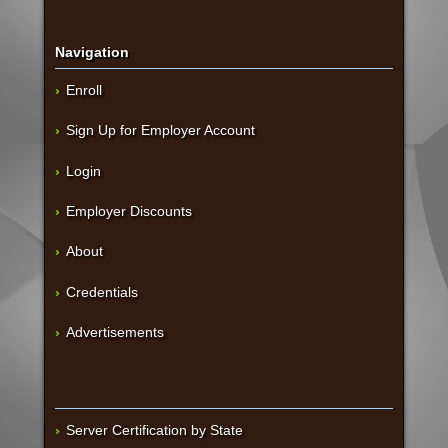
Navigation
Enroll
Sign Up for Employer Account
Login
Employer Discounts
About
Credentials
Advertisements
Server Certification by State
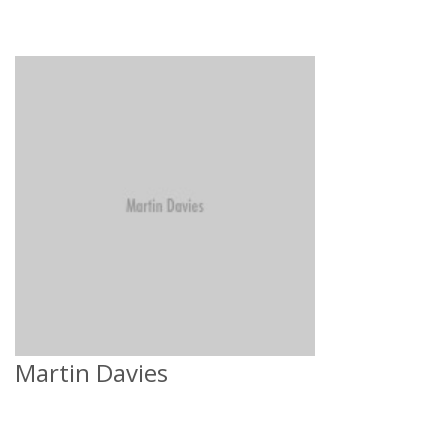
Martin Davies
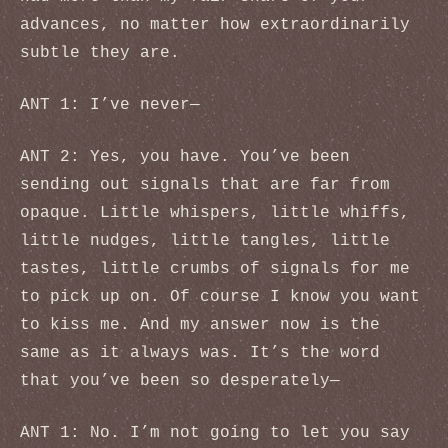
advances, no matter how extraordinarily
subtle they are.
ANT 1: I’ve never—
ANT 2: Yes, you have. You’ve been
sending out signals that are far from
opaque. Little whispers, little whiffs,
little nudges, little tangles, little
tastes, little crumbs of signals for me
to pick up on. Of course I know you want
to kiss me. And my answer now is the
same as it always was. It’s the word
that you’ve been so desperately—
ANT 1: No. I’m not going to let you say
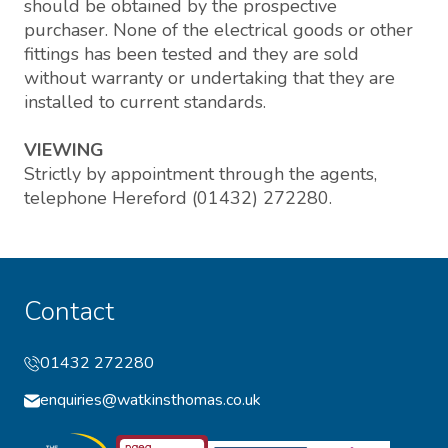
should be obtained by the prospective
purchaser. None of the electrical goods or other
fittings has been tested and they are sold
without warranty or undertaking that they are
installed to current standards.
VIEWING
Strictly by appointment through the agents,
telephone Hereford (01432) 272280.
Contact
01432 272280
enquiries@watkinsthomas.co.uk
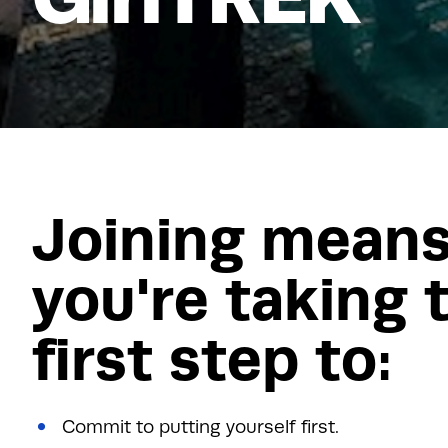
Joining mean
you're taking 
first step to:
Commit to putting yourself first.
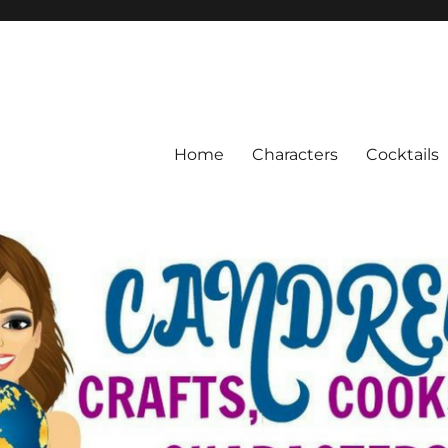
Home
Characters
Cocktails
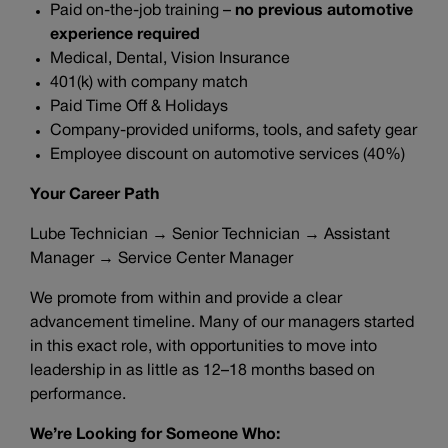
Paid on-the-job training –
no previous automotive
experience required
Medical, Dental, Vision Insurance
401(k) with company match
Paid Time Off & Holidays
Company-provided uniforms, tools, and safety gear
Employee discount on automotive services (40%)
Your Career Path
Lube Technician → Senior Technician → Assistant
Manager → Service Center Manager
We promote from within and provide a clear
advancement timeline. Many of our managers started
in this exact role, with opportunities to move into
leadership in as little as 12–18 months based on
performance.
We’re Looking for Someone Who:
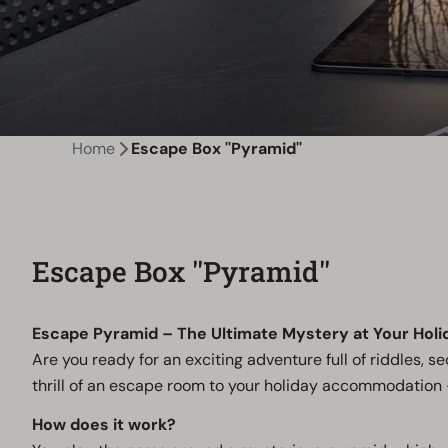
Home
Escape Box ''Pyramid''
Escape Box ''Pyramid''
Escape Pyramid – The Ultimate Mystery at Your Holi
Are you ready for an exciting adventure full of riddles, 
thrill of an escape room to your holiday accommodation 
How does it work?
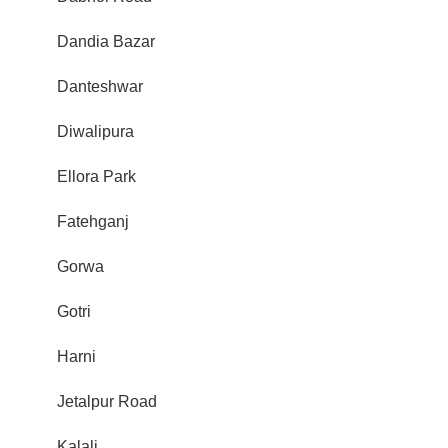
Dandia Bazar
Danteshwar
Diwalipura
Ellora Park
Fatehganj
Gorwa
Gotri
Harni
Jetalpur Road
Kalali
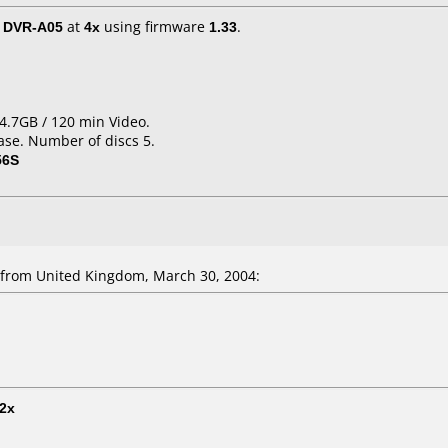
/ DVR-A05
at
4x
using firmware
1.33
.
4.7GB / 120 min Video.
ase. Number of discs 5.
56S
from United Kingdom, March 30, 2004:
2x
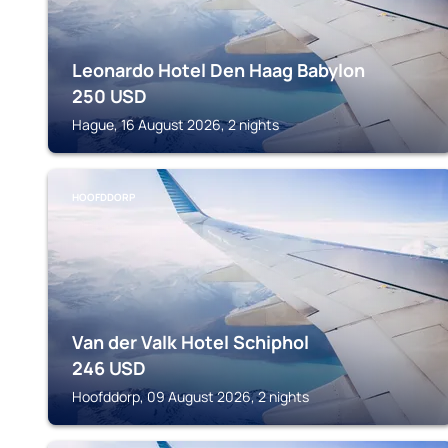
Leonardo Hotel Den Haag Babylon
250
USD
Hague, 16 August 2026, 2 nights
HOOFDDORP
Van der Valk Hotel Schiphol
246
USD
Hoofddorp, 09 August 2026, 2 nights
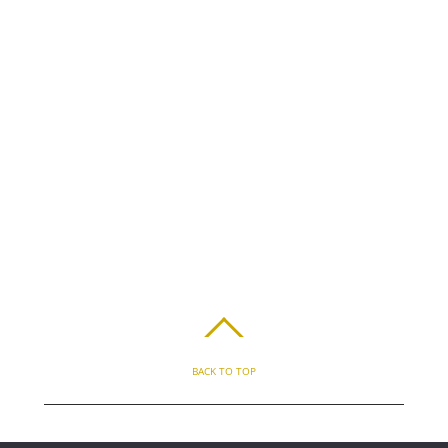
BACK TO TOP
○ ○ ○ ○ ○ ○ ○
Problem to work on: Can you copy out the transcribed text from all the entries above, line for line, without the pictures?

Your solution:
Navigation
Enroll
Sign Up for Employer Account
Login
Employer Discounts
About
Credentials
Advertisements
Server Certification by State
Martin Davies
advances, no matter how extraordinarily
subtle they are.
ANT 1: I’ve never—
ANT 2: Yes, you have. You’ve been
sending out signals that are far from
opaque. Little whispers, little whiffs,
little nudges, little tangles, little
tastes, little crumbs of signals for me
to pick up on. Of course I know you want
to kiss me. And my answer now is the
same as it always was. It’s the word
that you’ve been so desperately—
ANT 1: No. I’m not going to let you say
should be obtained by the prospective
purchaser. None of the electrical goods or other
fittings has been tested and they are sold
without warranty or undertaking that they are
installed to current standards.
VIEWING
Strictly by appointment through the agents,
telephone Hereford (01432) 272280.
Contact
01432 272280
enquiries@watkinsthomas.co.uk
Joining mean
you're taking 
first step to:
Commit to putting yourself first.
Home
Characters
Cocktails
Paid on-the-job training –
no previous automotive
experience required
Medical, Dental, Vision Insurance
401(k) with company match
Paid Time Off & Holidays
Company-provided uniforms, tools, and safety gear
Employee discount on automotive services (40%)
Your Career Path
Lube Technician → Senior Technician → Assistant
Manager → Service Center Manager
We promote from within and provide a clear
advancement timeline. Many of our managers started
in this exact role, with opportunities to move into
leadership in as little as 12–18 months based on
performance.
We’re Looking for Someone Who:
Home
Escape Box ''Pyramid''
Escape Box ''Pyramid''
Escape Pyramid – The Ultimate Mystery at Your Holi
Are you ready for an exciting adventure full of riddles, 
thrill of an escape room to your holiday accommodation 
How does it work?
Dandia Bazar
Danteshwar
Diwalipura
Ellora Park
Fatehganj
Gorwa
Gotri
Harni
Jetalpur Road
Kalali
/ DVR-A05
at
4x
using firmware
1.33
.
4.7GB / 120 min Video.
ase. Number of discs 5.
56S
from United Kingdom, March 30, 2004:
2x
Leonardo Hotel Den Haag Babylon
250
USD
Hague, 16 August 2026, 2 nights
HOOFDDORP
Van der Valk Hotel Schiphol
246
USD
Hoofddorp, 09 August 2026, 2 nights
BACK TO TOP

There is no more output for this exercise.